Records shown —
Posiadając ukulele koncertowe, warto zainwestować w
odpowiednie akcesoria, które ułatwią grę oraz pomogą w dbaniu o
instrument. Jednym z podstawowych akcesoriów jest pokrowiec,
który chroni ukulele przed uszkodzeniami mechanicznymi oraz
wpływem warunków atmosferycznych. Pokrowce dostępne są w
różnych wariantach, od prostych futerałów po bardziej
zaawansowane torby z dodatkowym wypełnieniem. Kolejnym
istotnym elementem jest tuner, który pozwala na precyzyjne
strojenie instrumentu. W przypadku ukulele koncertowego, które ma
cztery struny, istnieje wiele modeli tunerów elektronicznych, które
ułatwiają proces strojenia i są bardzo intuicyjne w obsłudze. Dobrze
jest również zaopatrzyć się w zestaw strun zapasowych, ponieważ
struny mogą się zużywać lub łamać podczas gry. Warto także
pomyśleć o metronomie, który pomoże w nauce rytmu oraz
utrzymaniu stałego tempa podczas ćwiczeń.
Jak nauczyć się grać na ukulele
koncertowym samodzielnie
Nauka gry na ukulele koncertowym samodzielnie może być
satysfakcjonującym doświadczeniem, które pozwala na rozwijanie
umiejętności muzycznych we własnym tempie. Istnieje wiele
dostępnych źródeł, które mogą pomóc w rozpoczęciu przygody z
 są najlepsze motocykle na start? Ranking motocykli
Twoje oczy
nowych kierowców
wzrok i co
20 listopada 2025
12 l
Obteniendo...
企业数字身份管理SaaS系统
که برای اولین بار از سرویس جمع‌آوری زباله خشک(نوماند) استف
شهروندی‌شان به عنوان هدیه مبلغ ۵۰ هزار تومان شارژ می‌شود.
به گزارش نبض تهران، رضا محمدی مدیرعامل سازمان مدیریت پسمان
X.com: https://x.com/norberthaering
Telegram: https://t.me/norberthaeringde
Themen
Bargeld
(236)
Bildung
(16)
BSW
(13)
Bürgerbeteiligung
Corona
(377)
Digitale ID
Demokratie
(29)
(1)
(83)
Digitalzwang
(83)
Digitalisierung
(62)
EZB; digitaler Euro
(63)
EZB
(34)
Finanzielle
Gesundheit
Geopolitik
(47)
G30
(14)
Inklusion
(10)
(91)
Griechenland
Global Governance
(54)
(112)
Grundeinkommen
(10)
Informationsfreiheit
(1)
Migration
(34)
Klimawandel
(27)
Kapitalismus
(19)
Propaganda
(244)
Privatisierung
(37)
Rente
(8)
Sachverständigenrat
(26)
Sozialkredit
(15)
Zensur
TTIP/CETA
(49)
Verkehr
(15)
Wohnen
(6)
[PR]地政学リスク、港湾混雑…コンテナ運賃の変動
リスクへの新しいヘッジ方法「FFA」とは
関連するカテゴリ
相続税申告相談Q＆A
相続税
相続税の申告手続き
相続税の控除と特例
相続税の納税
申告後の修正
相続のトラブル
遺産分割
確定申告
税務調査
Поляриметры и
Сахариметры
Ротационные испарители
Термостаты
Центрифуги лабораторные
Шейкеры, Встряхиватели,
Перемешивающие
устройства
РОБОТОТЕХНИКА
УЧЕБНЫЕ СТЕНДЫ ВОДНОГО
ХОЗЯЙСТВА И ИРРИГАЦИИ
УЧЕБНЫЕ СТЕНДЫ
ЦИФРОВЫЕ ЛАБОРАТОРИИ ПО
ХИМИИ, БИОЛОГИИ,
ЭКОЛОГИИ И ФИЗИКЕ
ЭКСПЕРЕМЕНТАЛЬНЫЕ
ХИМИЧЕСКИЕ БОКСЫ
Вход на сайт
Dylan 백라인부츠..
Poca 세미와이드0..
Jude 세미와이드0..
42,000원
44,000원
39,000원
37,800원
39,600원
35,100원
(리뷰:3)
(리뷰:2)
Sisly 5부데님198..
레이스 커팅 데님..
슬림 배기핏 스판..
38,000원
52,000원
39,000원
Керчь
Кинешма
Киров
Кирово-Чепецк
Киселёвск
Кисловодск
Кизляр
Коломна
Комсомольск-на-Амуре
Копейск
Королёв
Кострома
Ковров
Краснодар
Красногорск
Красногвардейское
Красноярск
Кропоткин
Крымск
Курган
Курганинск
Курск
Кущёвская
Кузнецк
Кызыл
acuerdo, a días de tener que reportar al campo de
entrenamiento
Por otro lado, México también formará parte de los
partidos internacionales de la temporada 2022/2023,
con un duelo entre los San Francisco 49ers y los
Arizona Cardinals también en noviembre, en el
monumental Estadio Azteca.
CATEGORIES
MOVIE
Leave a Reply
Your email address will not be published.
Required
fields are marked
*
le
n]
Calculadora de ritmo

Required work —
Including any blank lines, repeat the data exactly.

Result for this exercise —
Posiadając ukulele koncertowe, warto zainwestować w
odpowiednie akcesoria, które ułatwią grę oraz pomogą w dbaniu o
instrument. Jednym z podstawowych akcesoriów jest pokrowiec,
który chroni ukulele przed uszkodzeniami mechanicznymi oraz
wpływem warunków atmosferycznych. Pokrowce dostępne są w
różnych wariantach, od prostych futerałów po bardziej
zaawansowane torby z dodatkowym wypełnieniem. Kolejnym
istotnym elementem jest tuner, który pozwala na precyzyjne
strojenie instrumentu. W przypadku ukulele koncertowego, które ma
cztery struny, istnieje wiele modeli tunerów elektronicznych, które
ułatwiają proces strojenia i są bardzo intuicyjne w obsłudze. Dobrze
jest również zaopatrzyć się w zestaw strun zapasowych, ponieważ
struny mogą się zużywać lub łamać podczas gry. Warto także
pomyśleć o metronomie, który pomoże w nauce rytmu oraz
utrzymaniu stałego tempa podczas ćwiczeń.
Jak nauczyć się grać na ukulele
koncertowym samodzielnie
Nauka gry na ukulele koncertowym samodzielnie może być
satysfakcjonującym doświadczeniem, które pozwala na rozwijanie
umiejętności muzycznych we własnym tempie. Istnieje wiele
dostępnych źródeł, które mogą pomóc w rozpoczęciu przygody z
 są najlepsze motocykle na start? Ranking motocykli
Twoje oczy
nowych kierowców
wzrok i co
20 listopada 2025
12 l
Obteniendo...
企业数字身份管理SaaS系统
که برای اولین بار از سرویس جمع‌آوری زباله خشک(نوماند) استف
شهروندی‌شان به عنوان هدیه مبلغ ۵۰ هزار تومان شارژ می‌شود.
به گزارش نبض تهران، رضا محمدی مدیرعامل سازمان مدیریت پسمان
X.com: https://x.com/norberthaering
Telegram: https://t.me/norberthaeringde
Themen
Bargeld
(236)
Bildung
(16)
BSW
(13)
Bürgerbeteiligung
Corona
(377)
Digitale ID
Demokratie
(29)
(1)
(83)
Digitalzwang
(83)
Digitalisierung
(62)
EZB; digitaler Euro
(63)
EZB
(34)
Finanzielle
Gesundheit
Geopolitik
(47)
G30
(14)
Inklusion
(10)
(91)
Griechenland
Global Governance
(54)
(112)
Grundeinkommen
(10)
Informationsfreiheit
(1)
Migration
(34)
Klimawandel
(27)
Kapitalismus
(19)
Propaganda
(244)
Privatisierung
(37)
Rente
(8)
Sachverständigenrat
(26)
Sozialkredit
(15)
Zensur
TTIP/CETA
(49)
Verkehr
(15)
Wohnen
(6)
[PR]地政学リスク、港湾混雑…コンテナ運賃の変動
リスクへの新しいヘッジ方法「FFA」とは
関連するカテゴリ
相続税申告相談Q＆A
相続税
相続税の申告手続き
相続税の控除と特例
相続税の納税
申告後の修正
相続のトラブル
遺産分割
確定申告
税務調査
Поляриметры и
Сахариметры
Ротационные испарители
Термостаты
Центрифуги лабораторные
Шейкеры, Встряхиватели,
Перемешивающие
устройства
РОБОТОТЕХНИКА
УЧЕБНЫЕ СТЕНДЫ ВОДНОГО
ХОЗЯЙСТВА И ИРРИГАЦИИ
УЧЕБНЫЕ СТЕНДЫ
ЦИФРОВЫЕ ЛАБОРАТОРИИ ПО
ХИМИИ, БИОЛОГИИ,
ЭКОЛОГИИ И ФИЗИКЕ
ЭКСПЕРЕМЕНТАЛЬНЫЕ
ХИМИЧЕСКИЕ БОКСЫ
Вход на сайт
Dylan 백라인부츠..
Poca 세미와이드0..
Jude 세미와이드0..
42,000원
44,000원
39,000원
37,800원
39,600원
35,100원
(리뷰:3)
(리뷰:2)
Sisly 5부데님198..
레이스 커팅 데님..
슬림 배기핏 스판..
38,000원
52,000원
39,000원
Керчь
Кинешма
Киров
Кирово-Чепецк
Киселёвск
Кисловодск
Кизляр
Коломна
Комсомольск-на-Амуре
Копейск
Королёв
Кострома
Ковров
Краснодар
Красногорск
Красногвардейское
Красноярск
Кропоткин
Крымск
Курган
Курганинск
Курск
Кущёвская
Кузнецк
Кызыл
acuerdo, a días de tener que reportar al campo de
entrenamiento
Por otro lado, México también formará parte de los
partidos internacionales de la temporada 2022/2023,
con un duelo entre los San Francisco 49ers y los
Arizona Cardinals también en noviembre, en el
monumental Estadio Azteca.
CATEGORIES
MOVIE
Leave a Reply
Your email address will not be published.
Required
fields are marked
*
le
n]
Calculadora de ritmo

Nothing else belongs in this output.